The Police made their way up to our row and about five of them stood in my way so I couldn't see a thing.

"Are you gonna let me sit down then or wha'?"

I said. None of them even listened! They just kept arguing about whether the Newcastle fan should have been in our end. There was more than just one as well -- there were three behind me and another two in front again.

If that wasn't bad enough, two of my mates' teachers in school were sitting just two seats (to our left) away! Not ideal, considering he'd bunked off school to go, and even worse considering some of the language he used in the first half (not knowing they were there)!

Eventually the Toon fans in front were taken to sit somewhere else, and peace was restored.
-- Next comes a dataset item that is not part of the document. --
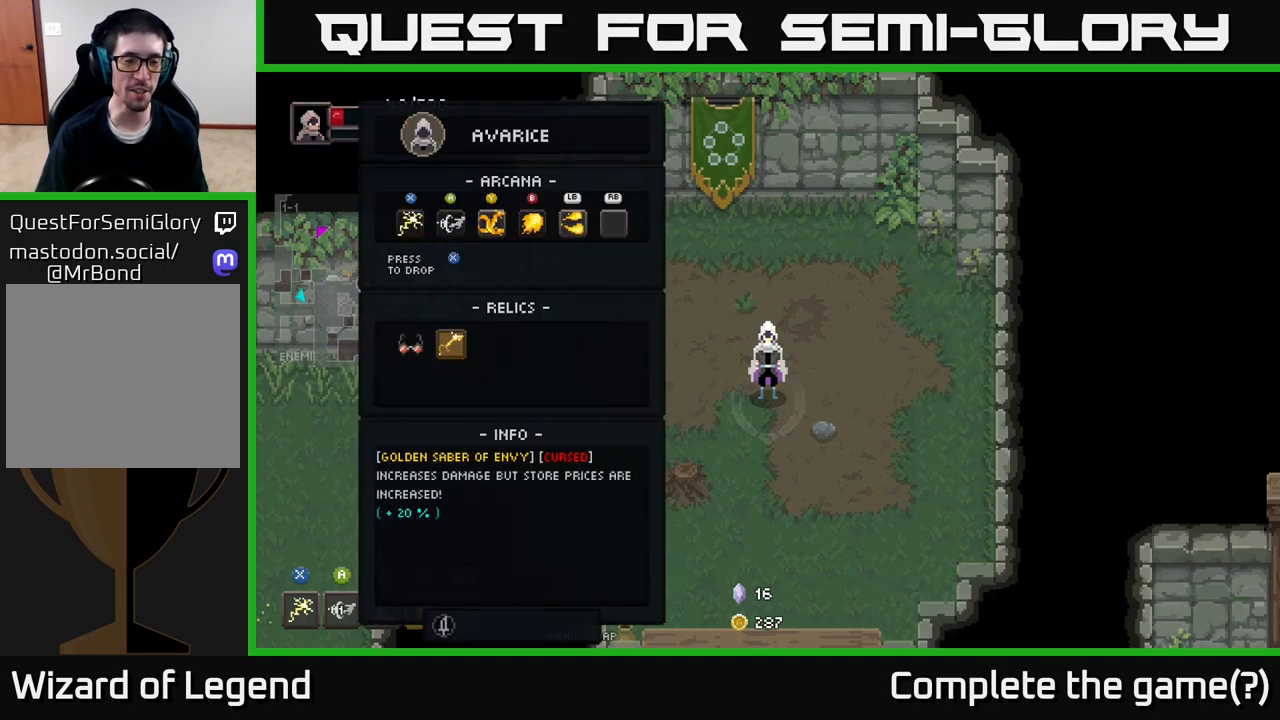
{"buttons": [], "left_stick": "center", "right_stick": "center", "events": []}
And then Stuart had a chance to put us in the lead again. The ball sat up nicely for him in the six yard box, but he fluffed the easy opportunity and the writing was on the wall.
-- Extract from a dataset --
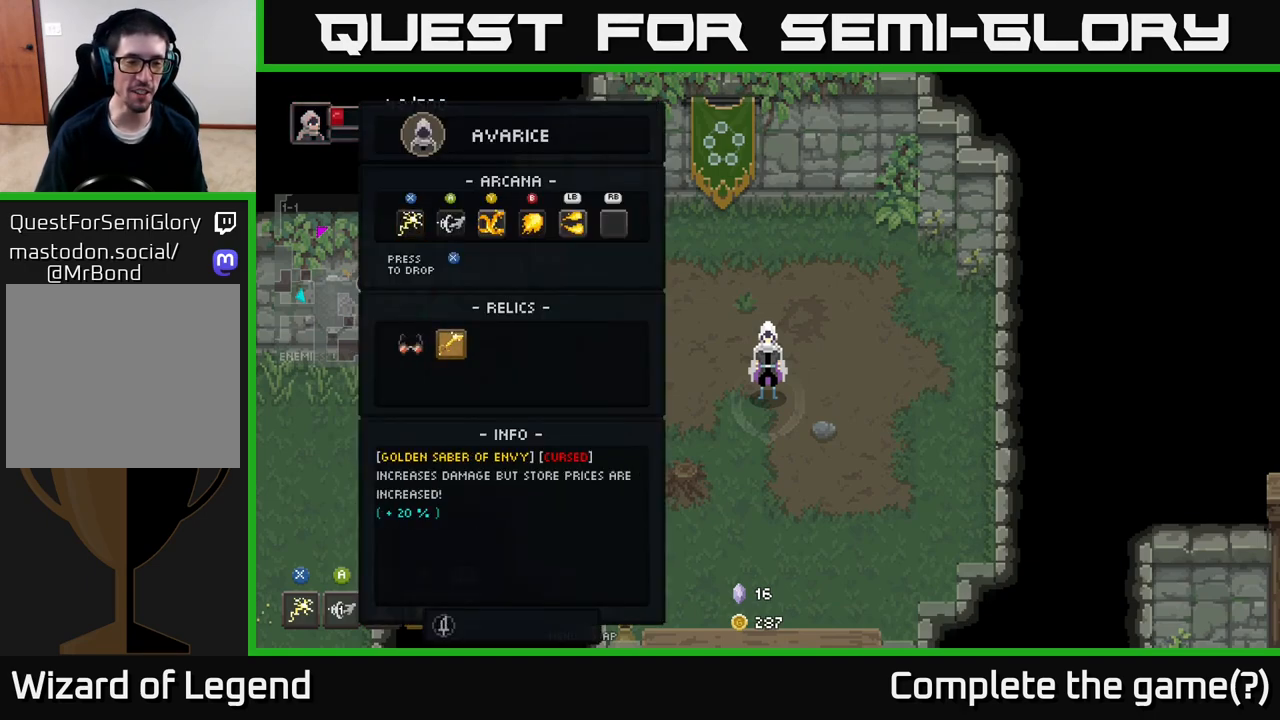
{"buttons": [], "left_stick": "center", "right_stick": "center", "events": []}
Then a goal. To Newcastle. Apalling defending, and a sweet strike by Robert Lee was the cause of it. Another five minute spell were our defence just totally fell apart. Obviously, people will point out that Kenny Dogleish made a tactical master-stroke by putting Asprilla on, but up to that point he was ineffectual.

The next goal was when the gangly-legged Colombian became effectual. He dribbled around Thomsen with ease, but was felled by the Danish international for a Newcastle penalty. Shearer stepped up and it was 3-1. Just over ten minutes ago we had a 1-0 lead and it had been totally wiped out.
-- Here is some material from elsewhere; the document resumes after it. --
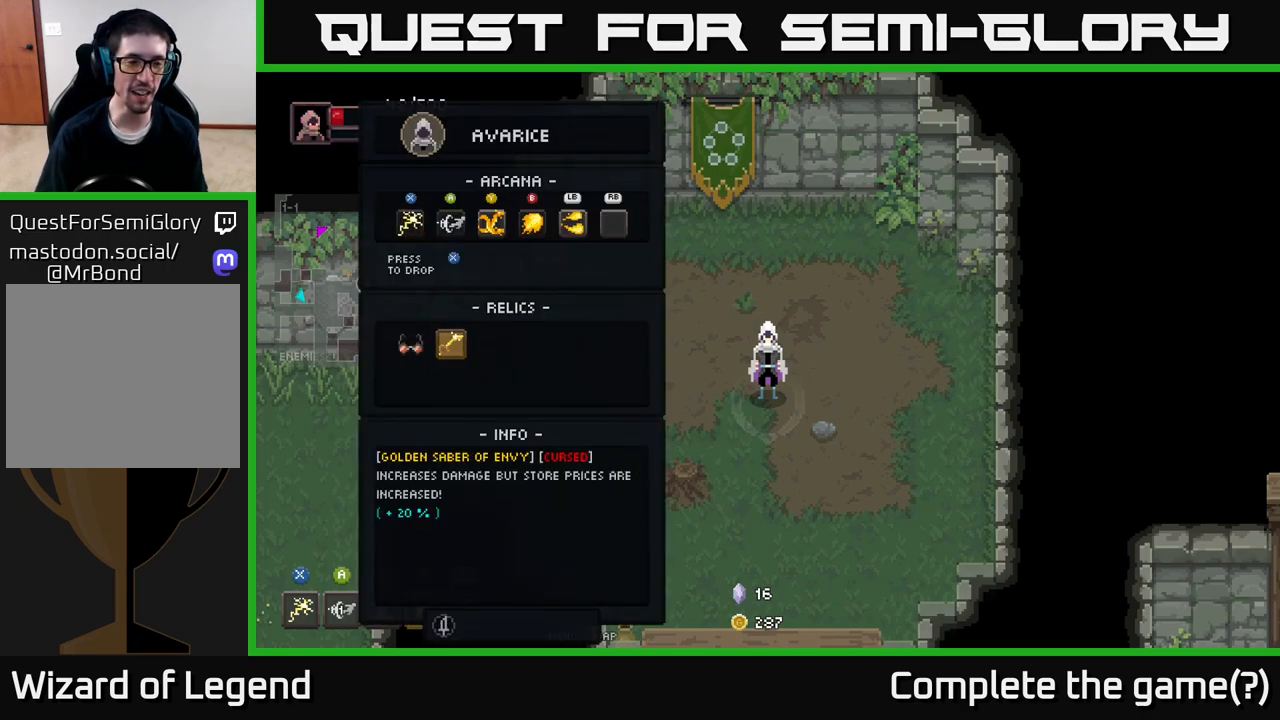
{"buttons": [], "left_stick": "center", "right_stick": "center", "events": []}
The next goal I only saw on the television set situated underneath the stand cos I had decided that I had seen enough and had left my seat. I now wish I hadn't seen it because my fears about Gerrard had been confirmed. A harmless shot (?) came in and he just seemed to let go of the ball and Elliott stroked in the reboud. 4-1 flamin' one.

Somone needs to tell our defence that a game lasts for 90 minutes, not just 74. All the hard work in the first half had been wasted. Our formation tonight was a defensive one. Just imagine if we had gone out with an attacking formation. It could have been a Spurs.

Team Ratings


Dave Shepherd: Newcastle is a sprawling city stuck 60 miles above the rest of modern civilisation and another 80 road miles below any more. Its isolation has had the effect of turning it into as unique a culture as those infesting the Galapagos Islands.

It's a nightmare of urban freeways... Navigating is hopeless because the roadmap looks like a cutaway diagram of the intestines. Somewhere in the middle of the labyrinth, tucked impossibly between surprisingly extensive University properties and a major city-centre route named after the ancient Northern Warden Lords Percy is a 1990s football stadium, looking as out of place as a vibrator on a chessboard.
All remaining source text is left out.